All text in an XML document will be parsed by the parser.

Only text inside a CDATA section is ignored by the parser.


Parsed Data

XML parsers normally parse all the text in an XML document.

When an XML element is parsed, the text between the XML tags is also parsed:

<message>This text is also parsed</message>

The parser does this because XML elements can contain other elements, like in this example, where the <name> element contains two other elements (first and last):

<name><first>Bill</first><last>Gates</last></name>

and the parser will break it up into sub-elements like this:

<name>
<first>Bill</first>
<last>Gates</last>
</name>


Escape Characters

Illegal XML characters have to be replaced by entity references.
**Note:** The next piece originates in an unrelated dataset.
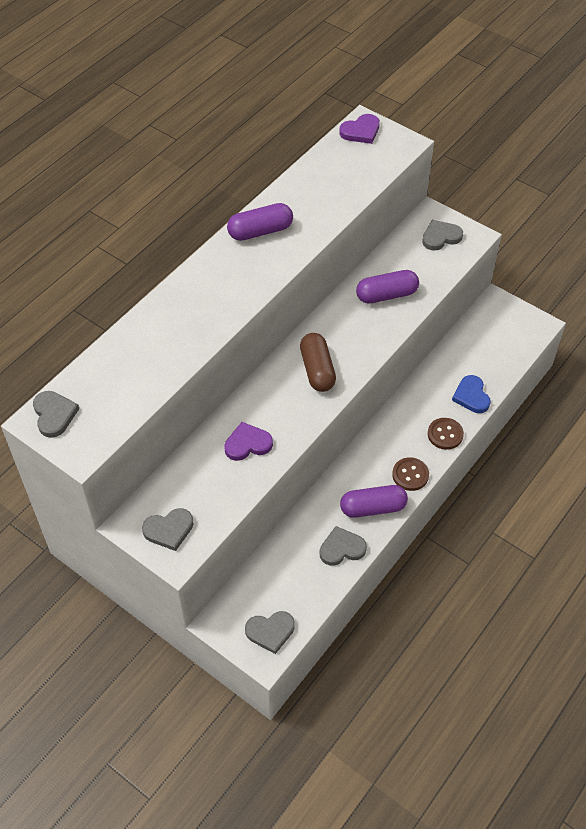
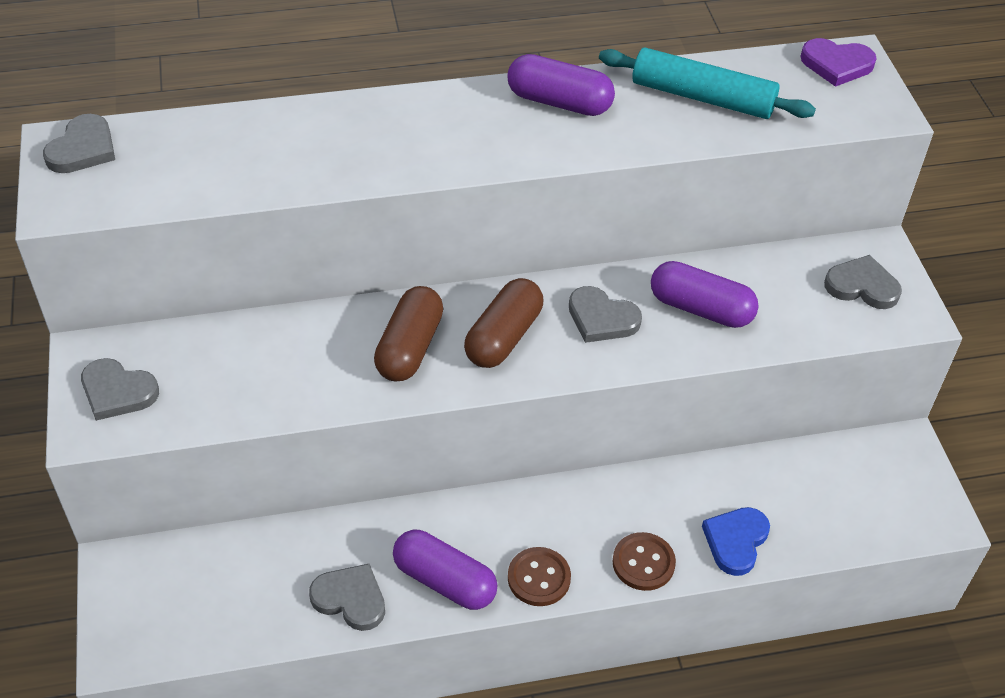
camera: 40 degrees right, 5 degrees down
(247, 444) = (318, 362): purple heart -> none
(270, 631) = (156, 627): grey heart -> grey heart (601, 318)
(281, 406) = (409, 347): none -> brown capsule
(321, 186) = (702, 97): none -> turquoise rolling pin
If you place a character like "<" inside an XML element, it will generate an error because the parser interprets it as the start of a new element. You cannot write something like this:

<message>if salary < 1000 then</message>

To avoid this, you have to replace the "<" character with an entity reference, like this:

<message>if salary &lt; 1000 then</message>

There are 5 predefined entity references in XML:

&lt; < less than
&gt; > greater than
&amp; & ampersand 
&apos; ' apostrophe
&quot; " quotation mark

Entity references always start with the "&" character and end with the ";" character.

CDATA

Everything inside a CDATA section is ignored by the parser.

If your text contains a lot of "<" or "&" characters - like program code often does - the XML element can be defined as a CDATA section.

A CDATA section starts with "<![CDATA[" and ends with "]]>":

<script>
<![CDATA[
function matchwo(a,b)
{
if (a < b && a < 0) then
{
return 1
}
else
{
return 0
}
}
]]>
</script>

In the previous example, everything inside the CDATA section is ignored by the parser.

Notes on CDATA sections:

A CDATA section cannot contain the string "]]>", therefore, nested CDATA sections are not allowed.

Also make sure there are no spaces or line breaks inside the "]]>" string.